Capitano cose ben strane, da piangerne/riderne, quanto a
fraintendimenti. A volte ci sarebbe da scorarsi e accedere alla
clausura. Negli ultimi giorni sfoglio i quotidiani solo per prenderenota
degli appelli e delle firme. Lo trovo interessante e doveroso. Per la
prima volta, da che sono adulto, sono assolutamente d’accordo con la Cei
e ne sono felice oltre ogni dire. In pace con me, con la mia storia, con
i miei avversari che comunque giudico, con i miei nemici. Sarà quello
che i cittadini di questo Paese decideranno e credo che perderemo.Loro
sono così eccitanti e moderni e ben pensanti e noi così dimessi, un
po’ bacchettoni,un po’ sfigati e tanto, tanto oscurantisti. Loro godono
e noi peniamo. Vuoi mettere l’oscuro profondo, umido e spaventosamente
irrazionale di una figa contro lo smagliante palcoscenico di un
laboratorio scientifico, l’abbaglio dei neon e la perfetta precisione di
un bisturi affilato in asettico brodo: vero desiderio! Mica quel residuo
arcaico d’un cazzo turgido, arraffone, impreciso e grossolano, si spera,
comunque grezzo.Vi penserò affollare i seggi elettorali Ho fatto un
patto con i miei animali, cani e cavalli al momento, ma spero di
aumentare. Se figliano è perché scopano, con chi gli piace tra ciò
che riescono a trovare. Non vorrei mai trattare un essere umano peggio
di come tratto la mia stalla. E’ tutto: sono insensibile ai piagnistei,
alle private dolorose storie, ai desideri ovvi. Tra la superstizione
religiosa, quella politica e quella scientifica, è quest’ultima,
adesso, la più folle, la più pericolosa. L’unica cosa che mi
intristisce è che qualcuno immagini me triste per poter pensare sé
felice. Mi prendo cura della mia famiglia, della stalla. Lavoro, studio
e prego ogni giorno. Ringrazio Dio della vita per quello che è. Per
una rosa, un gambo di spine: l’aroma va difeso con forza e per
bene.Domenica prossima e per metà lunedì sto in alta montagna. Al
sole, al vento, alla pioggia se piove e se tormenta alla neve e non mi
muovo. Ottima compagnia d’animali. Per dirne una: Nubia, cavallina di
montagna avanti negli anni, matrona della stalla. Per farsi scopare, un
mese fa, nel tempo del calore, si è fatta molto male, ferita da morire.

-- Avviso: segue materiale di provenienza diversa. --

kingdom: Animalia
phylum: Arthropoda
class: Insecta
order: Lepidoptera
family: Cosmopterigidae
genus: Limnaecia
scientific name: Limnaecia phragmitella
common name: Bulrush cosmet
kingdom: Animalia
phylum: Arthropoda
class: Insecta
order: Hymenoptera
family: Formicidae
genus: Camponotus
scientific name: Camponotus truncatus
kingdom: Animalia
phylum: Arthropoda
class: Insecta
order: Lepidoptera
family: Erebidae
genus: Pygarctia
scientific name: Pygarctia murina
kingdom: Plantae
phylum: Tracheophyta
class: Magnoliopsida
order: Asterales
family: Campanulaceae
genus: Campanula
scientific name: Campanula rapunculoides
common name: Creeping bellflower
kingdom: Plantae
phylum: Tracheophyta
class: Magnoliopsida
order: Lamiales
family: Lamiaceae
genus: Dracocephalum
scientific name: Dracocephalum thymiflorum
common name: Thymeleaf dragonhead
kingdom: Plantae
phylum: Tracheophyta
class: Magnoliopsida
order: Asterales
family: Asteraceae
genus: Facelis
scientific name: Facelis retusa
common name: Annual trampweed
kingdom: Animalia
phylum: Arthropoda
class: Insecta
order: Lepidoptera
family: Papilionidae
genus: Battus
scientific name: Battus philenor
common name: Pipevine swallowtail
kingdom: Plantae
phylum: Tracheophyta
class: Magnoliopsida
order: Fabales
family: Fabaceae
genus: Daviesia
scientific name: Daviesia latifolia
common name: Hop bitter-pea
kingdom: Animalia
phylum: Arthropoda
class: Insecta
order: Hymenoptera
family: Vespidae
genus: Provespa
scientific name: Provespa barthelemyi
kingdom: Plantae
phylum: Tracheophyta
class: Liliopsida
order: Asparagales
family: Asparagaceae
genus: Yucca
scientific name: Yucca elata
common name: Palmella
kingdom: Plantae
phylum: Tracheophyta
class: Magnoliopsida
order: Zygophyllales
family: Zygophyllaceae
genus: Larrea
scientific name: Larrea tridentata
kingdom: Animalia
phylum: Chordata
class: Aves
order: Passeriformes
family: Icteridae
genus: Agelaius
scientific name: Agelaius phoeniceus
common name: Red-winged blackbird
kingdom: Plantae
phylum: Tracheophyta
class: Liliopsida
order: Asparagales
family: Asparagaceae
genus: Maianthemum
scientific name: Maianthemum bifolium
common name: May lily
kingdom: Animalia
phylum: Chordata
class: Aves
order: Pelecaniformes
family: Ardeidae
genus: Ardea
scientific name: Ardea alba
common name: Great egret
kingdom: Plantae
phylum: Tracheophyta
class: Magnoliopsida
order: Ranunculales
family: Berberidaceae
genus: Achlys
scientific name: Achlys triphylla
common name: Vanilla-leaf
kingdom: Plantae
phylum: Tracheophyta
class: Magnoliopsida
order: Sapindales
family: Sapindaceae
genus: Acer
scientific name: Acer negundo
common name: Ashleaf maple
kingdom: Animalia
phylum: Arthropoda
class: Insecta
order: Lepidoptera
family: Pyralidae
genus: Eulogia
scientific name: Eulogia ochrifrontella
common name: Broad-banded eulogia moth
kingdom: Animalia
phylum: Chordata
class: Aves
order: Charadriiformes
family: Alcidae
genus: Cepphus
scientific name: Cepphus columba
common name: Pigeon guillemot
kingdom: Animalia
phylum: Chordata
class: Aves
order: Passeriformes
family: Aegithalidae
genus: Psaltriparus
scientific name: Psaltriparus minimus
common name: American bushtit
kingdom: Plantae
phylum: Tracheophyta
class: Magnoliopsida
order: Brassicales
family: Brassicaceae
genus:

L’abbiamo curata. E’ già ariosa, figlierà? Sarebbe molto bello, mica
lo si pretende. Scopare ha scopato, si spera.

Lei, stronza e scorretta, alza la coda, l’arriccia, la tende, inarca il
collo al vento della sera. Ah desiderio! Inondami di primavera!
Dall’alto vi penserò affollare,laggiù nel plumbeo violaceo livido
delle piane, i seggi elettorali dei vostri esangui sterili,politicamente
corretti, desideri.

Io canto e ballo e rido e allegro mi dispero. Ebbro di vita, di vino, se
ne ho voglia (non me ne vergogno), di fumo, se me ne si fa prezioso
dono.Non so chi vincerà ma non temo. Questo è l’inizio di quello che
sarà: la maggior partedei conti è ancora a condono. Uhaaah! Mi auguro
in cuor mio ottimi nemici e lo sguardo benevolo, anche se corrucciato
che meriterebbe meglio e di più, di Dio.